Pacifica High School (PHS) is a public high school in Oxnard, California. The school is part of the Oxnard Union High School District and serves students in northeast and downtown Oxnard.

History
In 1996, Oxnard Union High School District voters approved a $57 million school bond measure to finance construction of a new high school and improvements to existing campuses. Initially the Board of Trustees chose to name the campus Pacifico High School, shortened from Mar Pacifico (pacífico is Spanish for "peaceful"). Concerns soon arose that the new school shared its name with a brand of Mexican beer, so in 1999 the school board renamed the campus to Pacifica High School. The  campus was designed to accommodate up to 2,250 students, but by the 2018–19 school year the student population exceeded 3,000. Their current principal is Chris Ramirez.

Demographics
The demographic breakdown of the 3,153 students enrolled for 2017–18 was:
Male — 51%
Female — 49%
Asian — 4%
Black — 1%
Hispanic — 96%
Native Hawaiian/Pacific Islander — 0.2%
White — 1%
Multiracial — 0.5%
75.7% of the students were eligible for free or reduced-cost lunch.
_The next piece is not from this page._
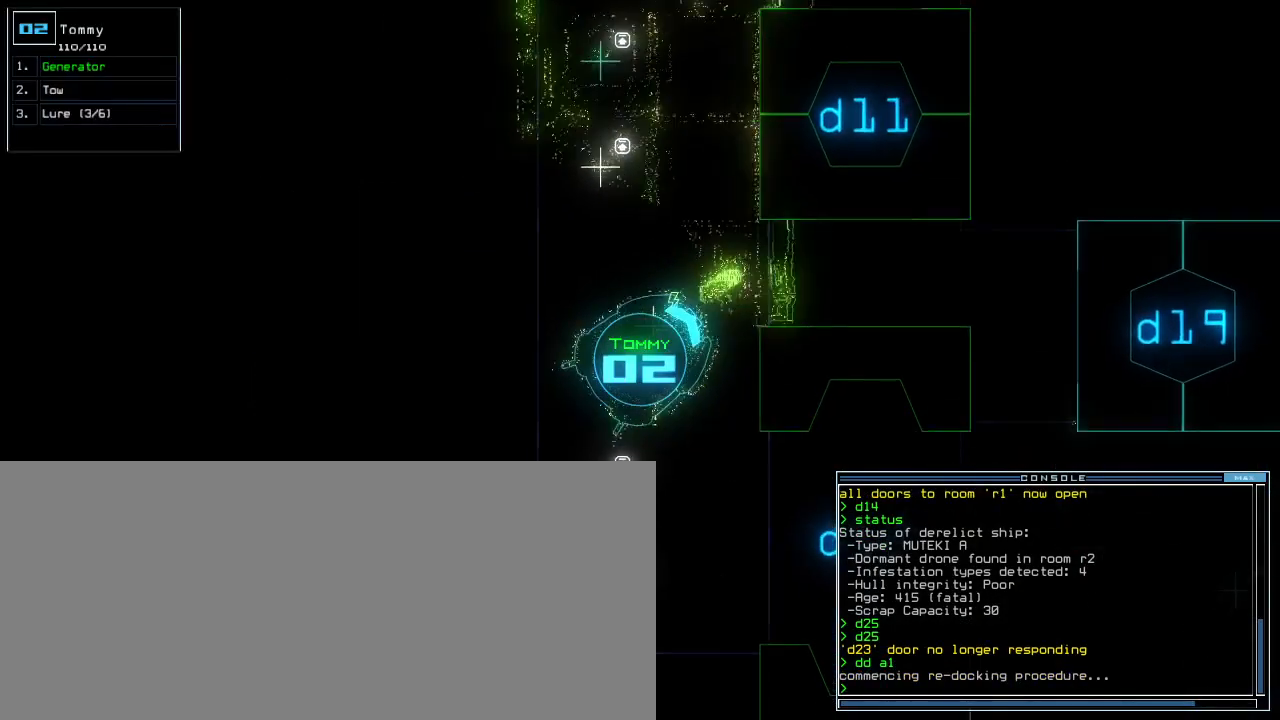
{"keys": ["right", "up"], "events": [[60, "down", "up"], [180, "up", "down"]]}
During the  school year, Pacifica was a Title I institution.

Academics
Pacifica High School's Culinary Arts Academy prepares students for careers in the food and beverage industry and further education in culinary arts. Students enter national culinary and hospitality competitions including FCCLA. Graduating seniors in the program conclude their studies at PHS by creating a four-course menu for their graduation dinner.

Athletics
Pacifica High School athletic teams are nicknamed the Tritons. The school is a member of the CIF Southern Section and competes in the Pacific View League.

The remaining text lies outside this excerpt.